### Objective
Return, verbatim, every line of the material from its first line down to the line containing "For every layout", with both of those lines included.

[Element and region data]

%%

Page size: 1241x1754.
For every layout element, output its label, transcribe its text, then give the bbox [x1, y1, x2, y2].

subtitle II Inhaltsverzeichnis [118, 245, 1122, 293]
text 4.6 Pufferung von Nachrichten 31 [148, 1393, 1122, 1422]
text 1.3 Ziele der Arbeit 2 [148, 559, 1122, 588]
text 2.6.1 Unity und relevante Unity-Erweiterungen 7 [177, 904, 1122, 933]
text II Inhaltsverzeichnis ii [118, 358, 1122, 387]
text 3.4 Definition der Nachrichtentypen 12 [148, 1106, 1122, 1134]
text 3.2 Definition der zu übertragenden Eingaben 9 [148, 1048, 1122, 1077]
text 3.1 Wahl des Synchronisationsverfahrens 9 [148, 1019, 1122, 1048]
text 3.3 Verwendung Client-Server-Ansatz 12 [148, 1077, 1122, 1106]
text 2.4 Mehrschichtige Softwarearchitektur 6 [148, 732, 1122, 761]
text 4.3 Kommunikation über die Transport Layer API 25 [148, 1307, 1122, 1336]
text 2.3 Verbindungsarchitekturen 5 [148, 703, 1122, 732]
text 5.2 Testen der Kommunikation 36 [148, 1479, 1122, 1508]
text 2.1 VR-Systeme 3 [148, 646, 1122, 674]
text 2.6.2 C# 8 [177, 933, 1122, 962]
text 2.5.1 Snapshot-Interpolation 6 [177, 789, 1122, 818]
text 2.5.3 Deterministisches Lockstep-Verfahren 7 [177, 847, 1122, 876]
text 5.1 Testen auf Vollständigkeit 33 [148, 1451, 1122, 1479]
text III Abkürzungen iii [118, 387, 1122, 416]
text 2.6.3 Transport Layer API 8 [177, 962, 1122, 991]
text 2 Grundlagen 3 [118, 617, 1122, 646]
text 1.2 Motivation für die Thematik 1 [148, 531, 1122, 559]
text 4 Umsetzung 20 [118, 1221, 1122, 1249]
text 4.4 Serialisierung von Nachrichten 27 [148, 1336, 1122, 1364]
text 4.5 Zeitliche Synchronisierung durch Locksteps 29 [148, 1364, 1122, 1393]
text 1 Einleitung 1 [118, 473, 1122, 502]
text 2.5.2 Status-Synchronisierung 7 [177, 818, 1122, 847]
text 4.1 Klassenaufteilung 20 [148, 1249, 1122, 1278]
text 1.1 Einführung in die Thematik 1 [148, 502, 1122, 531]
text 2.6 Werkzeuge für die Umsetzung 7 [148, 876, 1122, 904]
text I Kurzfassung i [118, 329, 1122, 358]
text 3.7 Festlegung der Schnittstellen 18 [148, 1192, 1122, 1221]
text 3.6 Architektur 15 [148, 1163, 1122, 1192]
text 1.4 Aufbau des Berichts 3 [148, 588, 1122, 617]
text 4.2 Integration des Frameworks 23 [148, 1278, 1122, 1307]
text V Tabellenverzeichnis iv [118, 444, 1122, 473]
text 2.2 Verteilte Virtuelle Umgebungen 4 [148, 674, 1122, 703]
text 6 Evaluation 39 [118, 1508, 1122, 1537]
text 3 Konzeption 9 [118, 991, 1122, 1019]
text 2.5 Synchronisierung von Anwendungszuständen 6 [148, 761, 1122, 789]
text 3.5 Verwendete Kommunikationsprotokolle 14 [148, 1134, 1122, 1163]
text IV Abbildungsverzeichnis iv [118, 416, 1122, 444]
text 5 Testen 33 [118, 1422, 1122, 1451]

%%

### Output below
Page size: 1241x1754.
For every layout element, output its label, transcribe its text, then give the bbox [x1, y1, x2, y2].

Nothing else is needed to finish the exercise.